Judge Jackson, who has served on the U.S. District Court for the District of Columbia since 2013, is seen as a potential U.S. Supreme Court nominee someday. Mr. Biden committed during the campaign to nominating a Black woman for the Supreme Court if he gets the opportunity to fill a vacancy.
She would fill the vacancy left by Attorney General Merrick Garland. Former President Obama nominated Mr. Garland to serve on the Supreme Court in March 2016, but the nomination was blocked by Senate Republicans, who said the winner of the 2016 presidential election should make the pick.
The slate of nominees includes two other African American women for circuit court vacancies.
The other nominees are:
• Tiffany Cunningham, a partner at Perkins Coie in Chicago, for the U.S. Court of Appeals for the Federal Circuit.
• Candace Jackson-Akiwumi, a partner at Zuckerman Spaeder in D.C., for the U.S. Court of Appeals for the 7th Circuit.
• Judge Deborah Boardman, a United States Magistrate Judge for the U.S. District Court for the District of Maryland, for the U.S. District Court for the District of Maryland.
• Judge Lydia Griggsby, a judge on the U.S. Court of Federal Claims, for the U.S. District Court for the District of Maryland.
• Julien Neals, county counsel and acting county administrator for Bergen County, New Jersey, for the U.S. District Court for the District of New Jersey.
• Judge Florence Y. Pan, associate judge on the Superior Court for the District of Columbia, for the U.S. District Court for the District of Columbia.
• Judge Zahid N. Quraishi, a United States Magistrate Judge for the U.S. District Court for the District of New Jersey, for the U.S. District Court for the District of New Jersey.
• Regina Rodriguez, a partner at Wilmer Cutler Pickering Hale and Dorr in Denver, for the U.S. District Court for the District of Colorado.
• Margaret Strickland, a partner at McGraw & Strickland in Las Cruces, New Mexico, for the U.S. District Court for the District of New Mexico.
• Judge Rupa Ranga Puttagunta, an administrative judge for the D.C. Rental Housing Commission, for the Superior Court of the District of Columbia.
“This trailblazing slate of nominees draws from the very best and brightest minds of the American legal profession,” Mr. Biden said in a statement. “Each is deeply qualified and prepared to deliver justice faithfully under our Constitution and impartially to the American people — and together they represent the broad diversity of background, experience, and perspective that makes our nation strong.”
If confirmed, Judge Quraishi would be the first-ever Muslim American federal judge, Judge Pan would be the first Asian American and Pacific Islander woman to serve on the D.C. District Court, and Judge Griggsby would be the first woman of color to serve as a federal judge for the District of Maryland.
Mr.

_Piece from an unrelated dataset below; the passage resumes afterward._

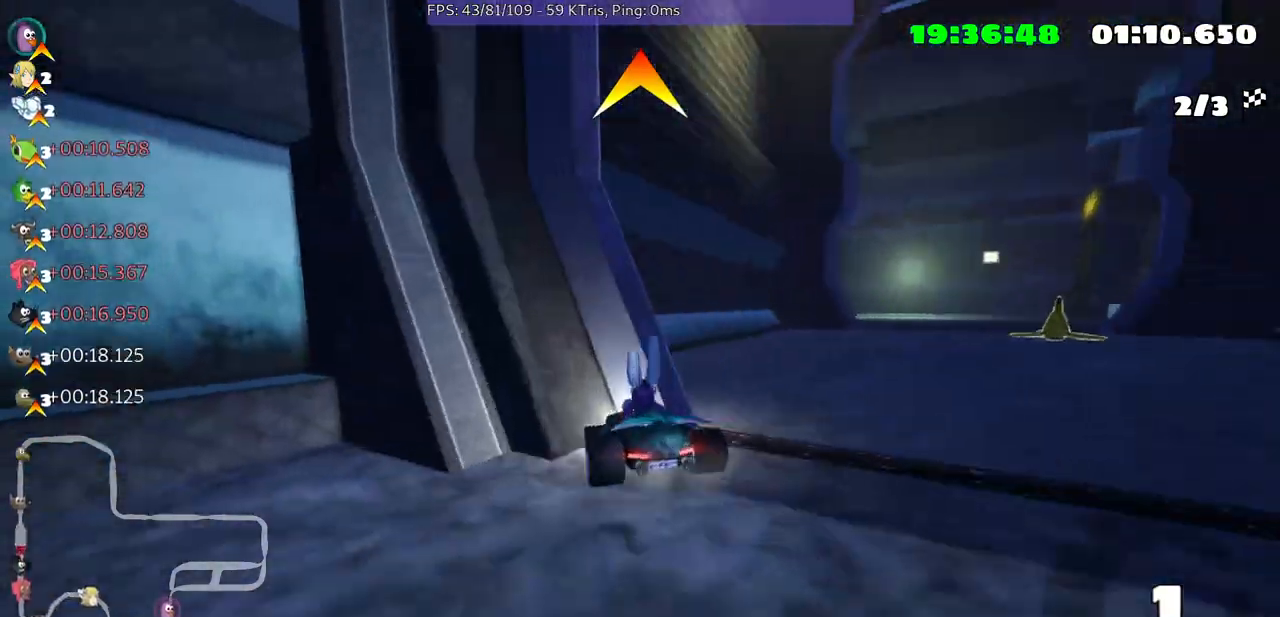
{"dt_ms": 1000, "buttons": [], "left_stick": "right", "right_stick": "center"}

Biden entered office with 68 judicial vacancies on the federal appellate and district courts — significantly fewer than former President Trump, who reshaped the federal courts with more than 200 successful nominees during his four years in office.
At this point in their first terms, Mr. Obama had announced one judicial pick and Mr. Trump had announced two, which included Supreme Court Justice Neil M. Gorsuch.
Civil rights and liberal advocacy groups swiftly hailed Mr. Biden’s picks.
“This list powerfully affirms that nominees who are racially diverse and whose professional background reflects a broad range of practice are available to serve on the federal bench,” said Sherrilyn Ifill, president and director-counsel of the NAACP Legal Defense and Educational Fund Inc.
The group Demand Justice praised the picks and hinted that another promotion could be in Judge Jackson’s future.
“She and the other public defenders and civil rights lawyers in this group are exactly the kind of judges we need to rebalance our courts,” said Brian Fallon, the group’s executive director.
Mr. Fallon said progressives need to keep up a pressure campaign on senators to make sure the nominees advance in the Senate, which is split 50-50 between the two parties.
Democrats hold effective control of the chamber thanks to the tie-breaking vote of Vice President Kamala Harris.